Safiye wchodzi do środka wieży, czekają tam już Gurbuz Aga oraz pewna służąca. Kobieta zabiera sułtance babce kolczyki, kolię, koronę i pierścień, który Safiye oddaje z trudem.

Kosem mówi Dervisowi, że niestety węże nadal są pomiędzy nimi. Pasza odpowiada, że muszą być ostrożni i daje jej radę, żeby nie ufała każdemu, kto jest dla niej miły. Kosem pyta czy Dervis mówi o sobie; przypomina mu, jak chronił sułtankę Fahriye, która chciała wybić ostatnich Osmanów. Dervis każe jej zapamiętać, że wszystko co do tej pory robił - robił z myślą o sułtanie. Kosem chce wiedzieć o jakich fałszywych przyjaciół mu chodzi, czy ma na myśli Murada Paszę. Dervis odpowiada, że chce jej tylko pokazać, co się stanie jeśli zechce zająć miejsce sułtanki Safiye.

Halime leży z Mustafą; (książę śpi). Wchodzi Handan i mówi, że jej syn wczoraj odwołał rozkaz i nikt już nie skrzywdzi Mustafy. Halime pyta więc o powód jej wizyty. Do komnaty wpada Dilruba i pyta matkę co się stało. Valide tłumaczy, że od teraz, ani Halime, ani Dilruba, ani Meneksze nie będą mogły widywać się z Mustafą.

Marszałek mówi Gurbuzowi, że od teraz jest odpowiedzialny za sułtankę Safiye.

Safiye siedzi w swojej celi, służąca mówi jej, że musi się przebrać. Safiye rozkłada ręce, ale służąca nie reaguje. Safiye pyta ją na co czeka, ale ta jej odpowiada, że to nie należy do jej obowiązków i od teraz sułtanka babka musi sobie radzić sama.

Halime pyta Valide po co to wszystko, skoro książę ma własną komnatę. Handan jej odpowiada, że decyzja już zapadła. Mustafa prawie się budzi, ale matka go uspokaja. Valide każe Hadżiemu zająć się księciem, kiedy ten wstanie. Halime błaga Handan, by mogła osobiście odwieść syna. Zarządca się wtrąca, że przecież nie jest w stanie odwieść syna w tym stanie, jednak sułtanka matka się na to zgadza.

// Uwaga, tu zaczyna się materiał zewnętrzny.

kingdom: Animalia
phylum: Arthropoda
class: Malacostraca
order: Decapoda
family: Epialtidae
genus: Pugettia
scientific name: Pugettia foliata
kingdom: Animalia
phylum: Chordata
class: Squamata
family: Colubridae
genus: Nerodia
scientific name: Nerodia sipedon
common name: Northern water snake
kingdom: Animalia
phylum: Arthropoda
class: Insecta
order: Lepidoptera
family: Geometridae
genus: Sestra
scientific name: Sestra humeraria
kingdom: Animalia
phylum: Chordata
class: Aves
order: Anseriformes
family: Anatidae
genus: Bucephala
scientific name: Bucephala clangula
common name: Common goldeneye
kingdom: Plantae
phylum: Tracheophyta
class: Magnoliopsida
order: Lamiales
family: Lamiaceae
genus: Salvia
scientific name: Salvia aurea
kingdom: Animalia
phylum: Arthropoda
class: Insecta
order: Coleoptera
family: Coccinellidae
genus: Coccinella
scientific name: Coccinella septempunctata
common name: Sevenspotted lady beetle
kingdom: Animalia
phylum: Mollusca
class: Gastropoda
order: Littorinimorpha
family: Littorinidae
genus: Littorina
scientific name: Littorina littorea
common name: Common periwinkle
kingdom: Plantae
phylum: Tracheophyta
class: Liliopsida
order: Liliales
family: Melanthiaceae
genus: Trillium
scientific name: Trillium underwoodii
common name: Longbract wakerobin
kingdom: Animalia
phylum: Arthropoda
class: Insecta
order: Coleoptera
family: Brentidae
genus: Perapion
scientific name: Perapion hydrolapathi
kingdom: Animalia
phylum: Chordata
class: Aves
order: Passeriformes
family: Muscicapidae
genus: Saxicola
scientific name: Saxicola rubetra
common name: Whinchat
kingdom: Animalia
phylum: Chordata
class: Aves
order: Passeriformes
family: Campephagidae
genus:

Cennet przychodzi do Bulbula do lochu; mówi, że nie sądziła, że dożyje tej chwili i pyta go czy się cieszy. Zarządca odpowiada, że nie ma powodu by się cieszyć, chce by Kalfa wezwała już katów. Cennet woła strażników.

Safiye jest już przebrana w biedne ubrania. Służąca zakłada jej na nogi łańcuch i zabiera dotychczasowe ubrania. Safiye wygląda przez okienko i zaczyna płakać.

Kosem jest z Ahmedem w komnacie, mówi mu, że nie powinien wyjeżdżać na wojnę, ponieważ nie chce sie z nim rozstawać, zwłaszacza po tym co się wydarzyło. Ahmed zapewnia, że wyjedzie dopiero, gdy w stolicy zapanuje spokój. Kosem wyznaje, że nie wie już komu ufać, pyta ukochanego kogo mianuje Wielkim Wezyrem. Sułtan odpowiada, że jeszcze nie wie. Kosem mówi, że potrzebny mu człowiek silny i doświadczony, a przedewszystkim wierny - taki jak Murad Pasza. Ahmed twierdzi, że ceni Kuyucu Murada.

Halime wypija opium, chodzi o własnych siłach. Dilruba nie chce, by matka jechała w tym stanie. Mustafa dopytuje dokąd pójdą. Meneksze kłamie, że idą do ogrodu, by zaczerpnąć świeżego powietrza.

Strażnicy i Cennet prowadzą Bulbula do komnaty sułtana. Zarządca pyta Kalfę po co go tu przyprowadziła i czy sułtan chce zgładzić go osobiście. Kobieta odpowiada mu, że nie wie.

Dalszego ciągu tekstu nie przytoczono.